How’s this for a perfect start to a long trip? You get in your car and drive a short distance to the highway.
There, you slip in behind a line of cars. You push a button and the car follows the line obediently while you sip your coffee, check your emails or maybe even play cards with your passengers.
Once you’re near your destination, you take hold of the wheel, get off at your exit, and then drive the rest of the way.
It sounds futuristic, but Volvo is already testing such a system -- called platooning -- in Sweden.
It partly relies on systems already available on Volvo cars, such as active cruise control, its City Safety collision prevention and blind spot monitoring, says Dr. Erik Coelingh, technical leader of active safety functions for Volvo Car Corporation.
“However, we do need to add vehicle-to-vehicle communication in order to control the motion of the vehicles in a safe and comfortable way,” he says.
A trained operator drives the lead vehicle and could be a bus or truck driver, Coelingh says. Eight to 10 cars would be ideal, since longer “trains” could block entrances and exits for other motorists.

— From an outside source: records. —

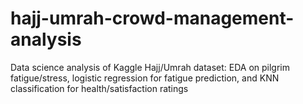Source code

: # hajj-umrah-crowd-management-analysis
Data science analysis of Kaggle Hajj/Umrah dataset: EDA on pilgrim fatigue/stress, logistic regression for fatigue prediction, and KNN classification for health/satisfaction ratings
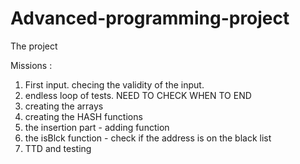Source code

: # Advanced-programming-project
The project

Missions : 
1. First input. checing the validity of the input.
2. endless loop of tests. NEED TO CHECK WHEN TO END
3. creating the arrays
4. creating the HASH functions
5. the insertion part - adding function
6. the isBlck function - check if the address is on the black list
7. TTD and testing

To join a platoon, you would use your navigation system to find a road train going in your preferred direction, and once close enough, you’d send a request to the lead vehicle to join.
“After they accept, you electronically pay the lead vehicle driver and you semi-automatically join from the rear, similarly to approaching a lead vehicle with active cruise control,” Coelingh says.
“Once you are at the targeted position, steering will also be done automatically.”
Volvo said platooning may be viable in as little as 10 years.